#### PROBLEM REQUIREMENTS:
Quote the text of every record below word for word, and leave the pictures out of your answer.

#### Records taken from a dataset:
Content starts

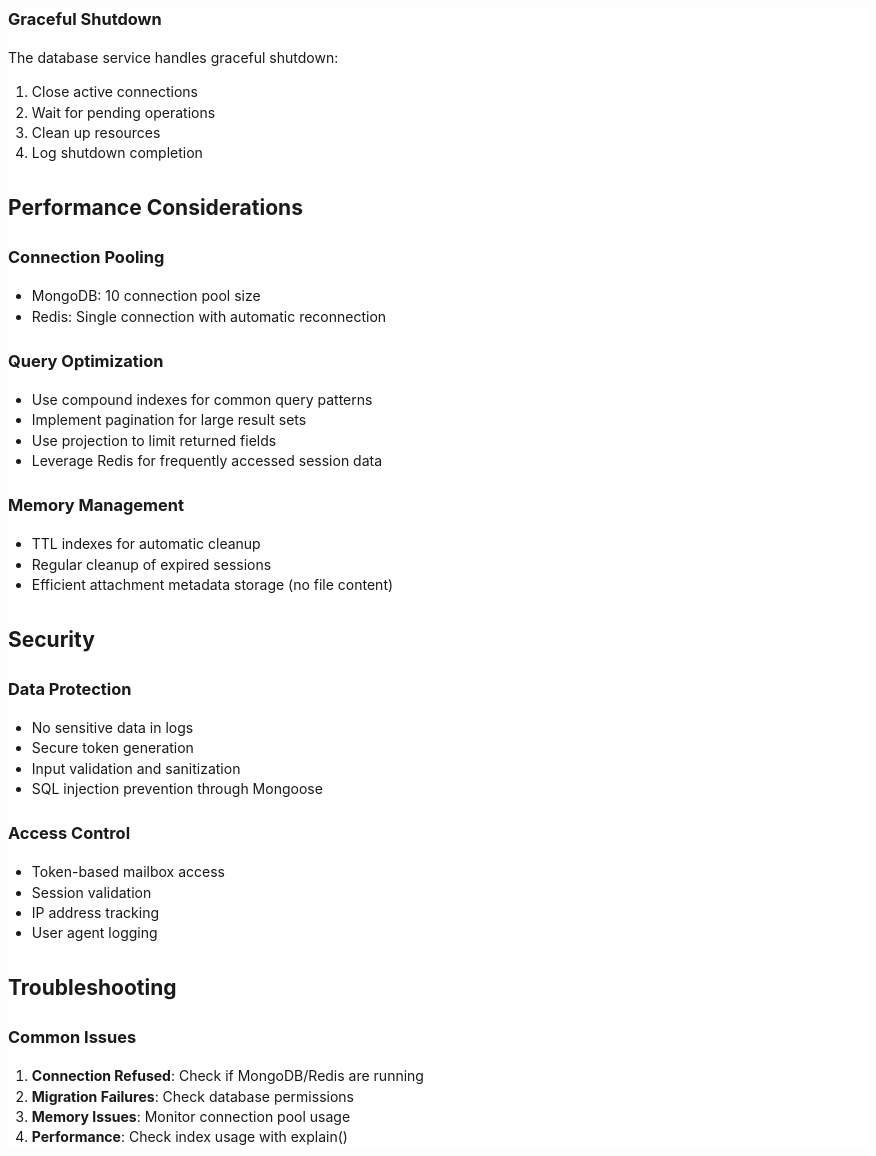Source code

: ### Graceful Shutdown

The database service handles graceful shutdown:

1. Close active connections
2. Wait for pending operations
3. Clean up resources
4. Log shutdown completion

## Performance Considerations

### Connection Pooling

- MongoDB: 10 connection pool size
- Redis: Single connection with automatic reconnection

### Query Optimization

- Use compound indexes for common query patterns
- Implement pagination for large result sets
- Use projection to limit returned fields
- Leverage Redis for frequently accessed session data

### Memory Management

- TTL indexes for automatic cleanup
- Regular cleanup of expired sessions
- Efficient attachment metadata storage (no file content)

## Security

### Data Protection

- No sensitive data in logs
- Secure token generation
- Input validation and sanitization
- SQL injection prevention through Mongoose

### Access Control

- Token-based mailbox access
- Session validation
- IP address tracking
- User agent logging

## Troubleshooting

### Common Issues

1. **Connection Refused**: Check if MongoDB/Redis are running
2. **Migration Failures**: Check database permissions
3. **Memory Issues**: Monitor connection pool usage
4. **Performance**: Check index usage with explain()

Content ends

#### EXPECTED ANSWER:
Source code

: ### Graceful Shutdown

The database service handles graceful shutdown:

1. Close active connections
2. Wait for pending operations
3. Clean up resources
4. Log shutdown completion

## Performance Considerations

### Connection Pooling

- MongoDB: 10 connection pool size
- Redis: Single connection with automatic reconnection

### Query Optimization

- Use compound indexes for common query patterns
- Implement pagination for large result sets
- Use projection to limit returned fields
- Leverage Redis for frequently accessed session data

### Memory Management

- TTL indexes for automatic cleanup
- Regular cleanup of expired sessions
- Efficient attachment metadata storage (no file content)

## Security

### Data Protection

- No sensitive data in logs
- Secure token generation
- Input validation and sanitization
- SQL injection prevention through Mongoose

### Access Control

- Token-based mailbox access
- Session validation
- IP address tracking
- User agent logging

## Troubleshooting

### Common Issues

1. **Connection Refused**: Check if MongoDB/Redis are running
2. **Migration Failures**: Check database permissions
3. **Memory Issues**: Monitor connection pool usage
4. **Performance**: Check index usage with explain()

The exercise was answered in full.